In Munkres Book, Pg 90, I came across this question in Example 2:
Let $Y$ be the subset $[0,1)\cup\{2\}$ of $\mathbb{R}$. In the subspace topology on $Y$, the one-point set $\{2\}$ is open as it is the intersection of the open set $(\frac{3}{2},\frac{5}{2})$ with $Y$. But in the order topology on $Y$, the set $\{2\}$ is not open. Any basis element for the order topology om $Y$ that contains $\{2\}$ is of the form $\{x\mid x\in Y \text{ and } a<x\leq 2\}$
for some $a\in Y$; such a set necessarily contains points of $Y$ less than $2$.
I am a beginner with topology and lately the notion of open sets and closed sets have been confusing me a lot.

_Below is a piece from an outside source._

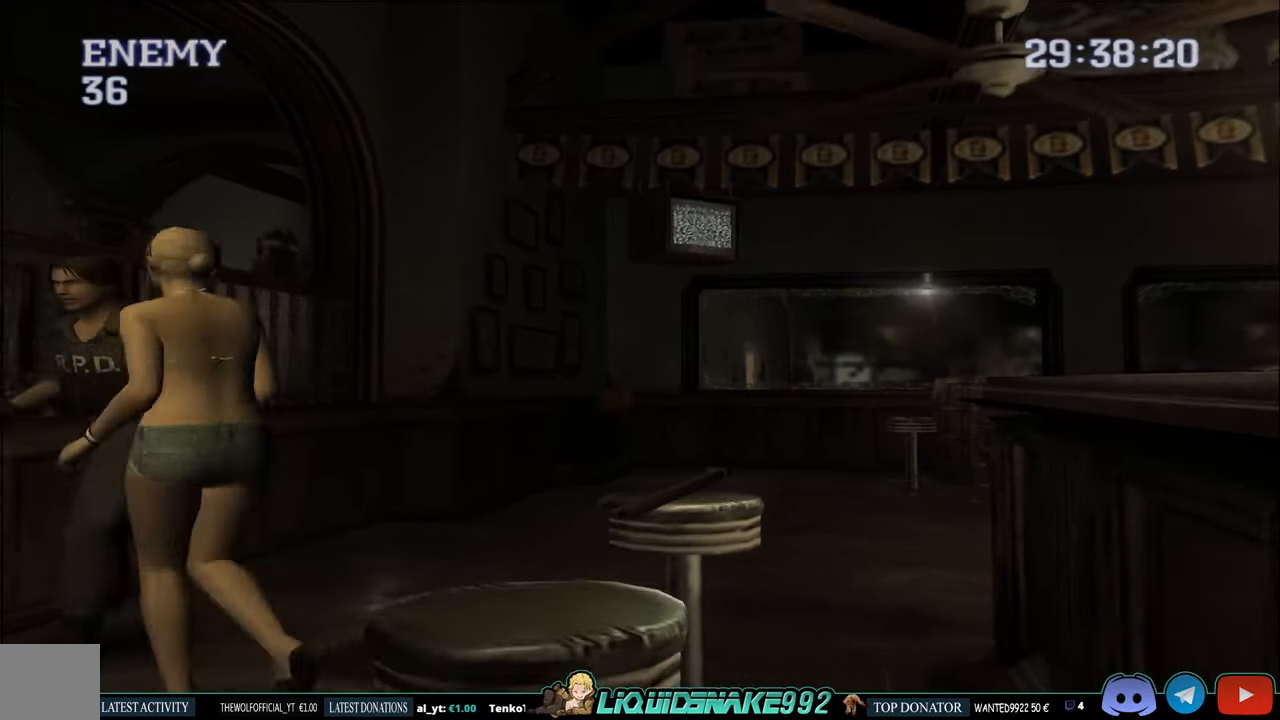
{"buttons": ["CIRCLE", "DPAD_UP", "DPAD_RIGHT"], "left_stick": "center", "right_stick": "center", "events": [[166, "DPAD_RIGHT", "down"]]}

It would be great help if someone can clarify the following doubts I have.
1) What about set $[0,1)$? Is it half-open or open for subspace topology of $Y$ as it could be the intersection of open interval of $(-\frac{1}{2}, 1)$ of $\mathbb{R}$ with $Y$? And what about order topology? I think it should be half-open for it.
2) I understand one-point set $\{2\}$ is open for subspace topology on $Y$. In the order topology, will it be half-open again based on the basis element used to describe it? Or will it be closed?
3) The variable $a$ described in the problem, what values can it take? I think it should be 1. Is that right? Or is $a=0$?